The Dark Sides of Playing Football

Take a look at the negative effects that come along with playing football.


Photo provided by: Keith Allison

An NFL player from an injury and fellow players gather around.

Football in America is becoming more and more popular; approximately 1.2 million men in high school, college and the NFL strap on pads and helmets. While football is the most popular sport in America, this popularity is beginning to decline very quickly. The game is becoming more dangerous than Mixed Martial Arts, between physical and mental injuries, the sport now has many negative effects that come along with playing the game. If these effects are not corrected, they may take a terrible toll on this sport that is loved by so many players and fans. For the player, the three main negative effects of playing football are physical injuries, brain disorders, and depression.

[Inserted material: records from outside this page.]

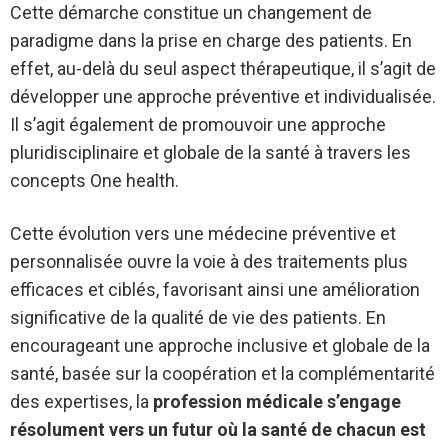
Cette démarche constitue un changement de
paradigme dans la prise en charge des patients. En
effet, au-delà du seul aspect thérapeutique, il s’agit de
développer une approche préventive et individualisée.
Il s’agit également de promouvoir une approche
pluridisciplinaire et globale de la santé à travers les
concepts One health.
Cette évolution vers une médecine préventive et
personnalisée ouvre la voie à des traitements plus
efficaces et ciblés, favorisant ainsi une amélioration
significative de la qualité de vie des patients. En
encourageant une approche inclusive et globale de la
santé, basée sur la coopération et la complémentarité
des expertises, la
profession médicale s’engage
résolument vers un futur où la santé de chacun est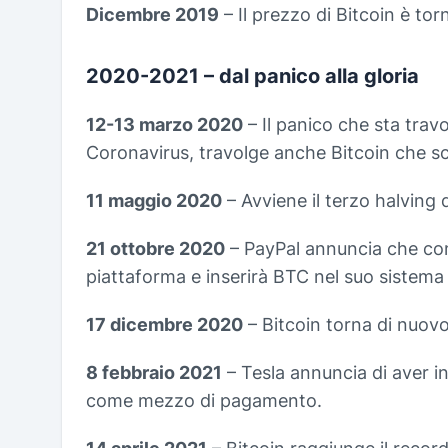
Dicembre 2019
– Il prezzo di Bitcoin è tor
2020-2021 – dal panico alla gloria
12-13 marzo 2020
– Il panico che sta travo
Coronavirus, travolge anche Bitcoin che sc
11 maggio 2020
– Avviene il terzo halving 
21 ottobre 2020
– PayPal annuncia che cons
piattaforma e inserirà BTC nel suo sistem
17 dicembre 2020
– Bitcoin torna di nuovo
8 febbraio 2021
– Tesla annuncia di aver in
come mezzo di pagamento.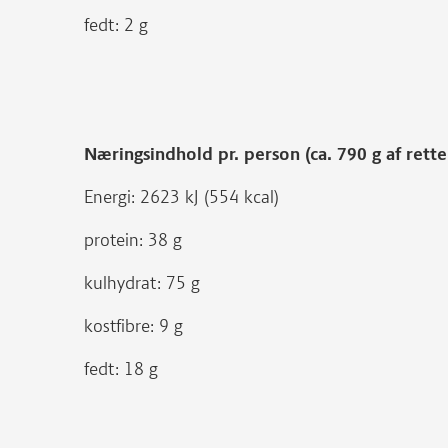
fedt: 2 g
Næringsindhold pr. person (ca. 790 g af ret
Energi: 2623 kJ (554 kcal)
protein: 38 g
kulhydrat: 75 g
kostfibre: 9 g
fedt: 18 g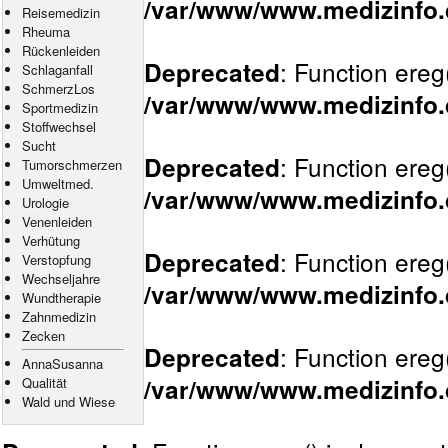
/var/www/www.medizinfo.d
Reisemedizin
Rheuma
Rückenleiden
: Function ereg
Deprecated
Schlaganfall
SchmerzLos
/var/www/www.medizinfo.d
Sportmedizin
Stoffwechsel
Sucht
: Function ereg
Deprecated
Tumorschmerzen
Umweltmed.
/var/www/www.medizinfo.d
Urologie
Venenleiden
Verhütung
: Function ereg
Deprecated
Verstopfung
Wechseljahre
/var/www/www.medizinfo.d
Wundtherapie
Zahnmedizin
Zecken
: Function ereg
Deprecated
AnnaSusanna
/var/www/www.medizinfo.d
Qualität
Wald und Wiese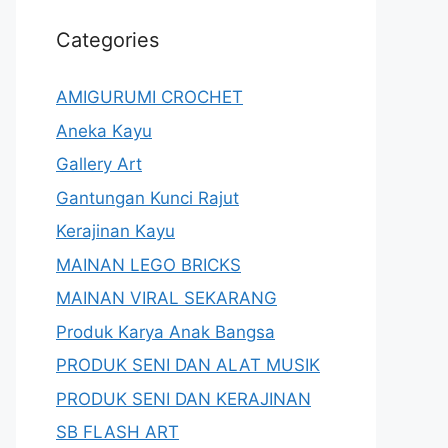
Categories
AMIGURUMI CROCHET
Aneka Kayu
Gallery Art
Gantungan Kunci Rajut
Kerajinan Kayu
MAINAN LEGO BRICKS
MAINAN VIRAL SEKARANG
Produk Karya Anak Bangsa
PRODUK SENI DAN ALAT MUSIK
PRODUK SENI DAN KERAJINAN
SB FLASH ART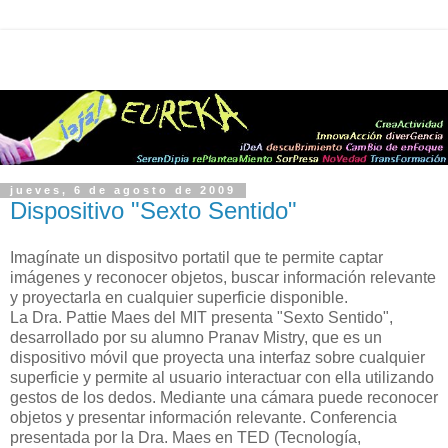
jueves, 6 de agosto de 2009
Dispositivo "Sexto Sentido"
Imagínate un dispositvo portatil que te permite captar
imágenes y reconocer objetos, buscar información relevante
y proyectarla en cualquier superficie disponible.
La Dra. Pattie Maes del MIT presenta "Sexto Sentido",
desarrollado por su alumno Pranav Mistry, que es un
dispositivo móvil que proyecta una interfaz sobre cualquier
superficie y permite al usuario interactuar con ella utilizando
gestos de los dedos. Mediante una cámara puede reconocer
objetos y presentar información relevante. Conferencia
presentada por la Dra. Maes en TED (Tecnología,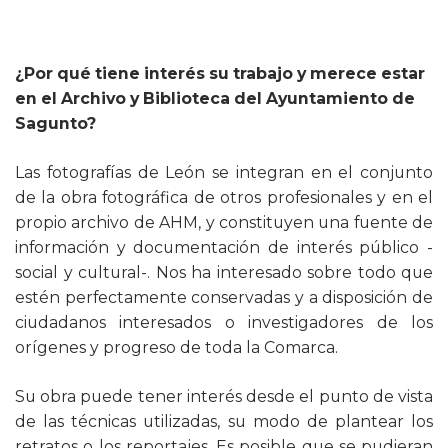
¿Por qué tiene interés su trabajo y merece estar
en el Archivo y Biblioteca del Ayuntamiento de
Sagunto?
Las fotografías de León se integran en el conjunto
de la obra fotográfica de otros profesionales y en el
propio archivo de AHM, y constituyen una fuente de
información y documentación de interés público -
social y cultural-. Nos ha interesado sobre todo que
estén perfectamente conservadas y a disposición de
ciudadanos interesados o investigadores de los
orígenes y progreso de toda la Comarca.
Su obra puede tener interés desde el punto de vista
de las técnicas utilizadas, su modo de plantear los
retratos o los reportajes. Es posible que se pudieran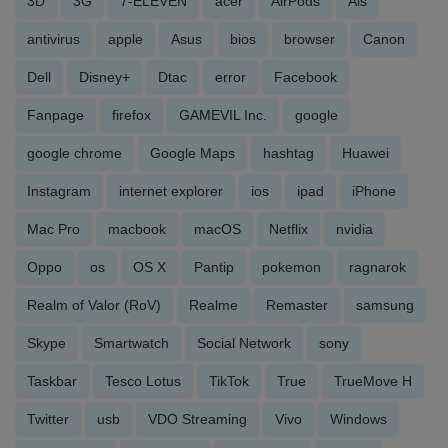
3D
3G
7-ELEVEN
acer
AirPods
Ais
antivirus
apple
Asus
bios
browser
Canon
Dell
Disney+
Dtac
error
Facebook
Fanpage
firefox
GAMEVIL Inc.
google
google chrome
Google Maps
hashtag
Huawei
Instagram
internet explorer
ios
ipad
iPhone
Mac Pro
macbook
macOS
Netflix
nvidia
Oppo
os
OS X
Pantip
pokemon
ragnarok
Realm of Valor (RoV)
Realme
Remaster
samsung
Skype
Smartwatch
Social Network
sony
Taskbar
Tesco Lotus
TikTok
True
TrueMove H
Twitter
usb
VDO Streaming
Vivo
Windows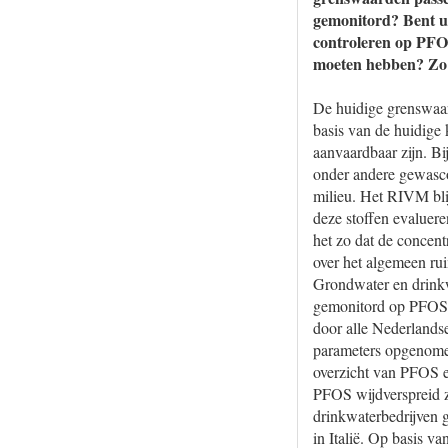
gemonitord? Bent u 
controleren op PFOS
moeten hebben? Zo 
De huidige grenswaar
basis van de huidige
aanvaardbaar zijn. Bi
onder andere gewasc
milieu. Het RIVM blij
deze stoffen evaluere
het zo dat de concen
over het algemeen ru
Grondwater en drinkw
gemonitord op PFOS e
door alle Nederlands
parameters opgenomen
overzicht van PFOS e
PFOS wijdverspreid z
drinkwaterbedrijven 
in Italië. Op basis v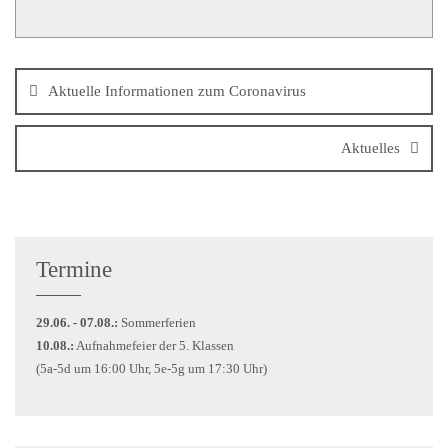
Aktuelle Informationen zum Coronavirus
Aktuelles
Termine
29.06. - 07.08.:
Sommerferien
10.08.:
Aufnahmefeier der 5. Klassen
(5a-5d um 16:00 Uhr, 5e-5g um 17:30 Uhr)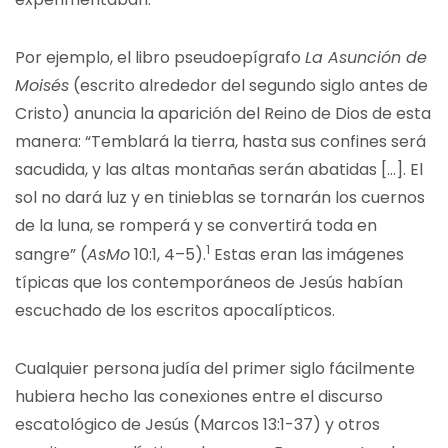
Por ejemplo, el libro pseudoepígrafo
La Asunción de
Moisés
(escrito alrededor del segundo siglo antes de
Cristo) anuncia la aparición del Reino de Dios de esta
manera: “Temblará la tierra, hasta sus confines será
sacudida, y las altas montañas serán abatidas […]. El
sol no dará luz y en tinieblas se tornarán los cuernos
de la luna, se romperá y se convertirá toda en
1
sangre” (
AsMo
10:1, 4–5).
Estas eran las imágenes
típicas que los contemporáneos de Jesús habían
escuchado de los escritos apocalípticos.
Cualquier persona judía del primer siglo fácilmente
hubiera hecho las conexiones entre el discurso
escatológico de Jesús (Marcos 13:1-37) y otros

When playing football as an adolescent, physical injuries are one of the most common effects. Physical injuries could include a pulled hamstring, a sprained ankle, broken bones and anything else that causes serious or permanent disfigurement. Physical injuries occur quite often, due to the intensity of the game; these football players put themselves at risk when they go out on the field. One of the most common injuries in football would be leg fractures, and Joe Theismann was one of those players who suffered from injury. Joe Theismann was at the top of his NFL career playing for the Washington Redskins,  but on November 18, 1985, that would all come to an end. Theismann’s NFL career ended when he took a tackle from Lawrence Taylor; Theismann suffered from a comminuted compound fracture of his leg, meaning his leg was broken into many pieces, not just one break . Just like that, the game these men live and breath can be taken away from them just from one single tackle. While physical injuries vary in their severity, they are guaranteed to change the way you play for the rest of career, if you are lucky enough to still have a career. While physical injuries are definitely not anyone’s plan, they are unpredictable and may negative consequences for the remainder of one’s professional career.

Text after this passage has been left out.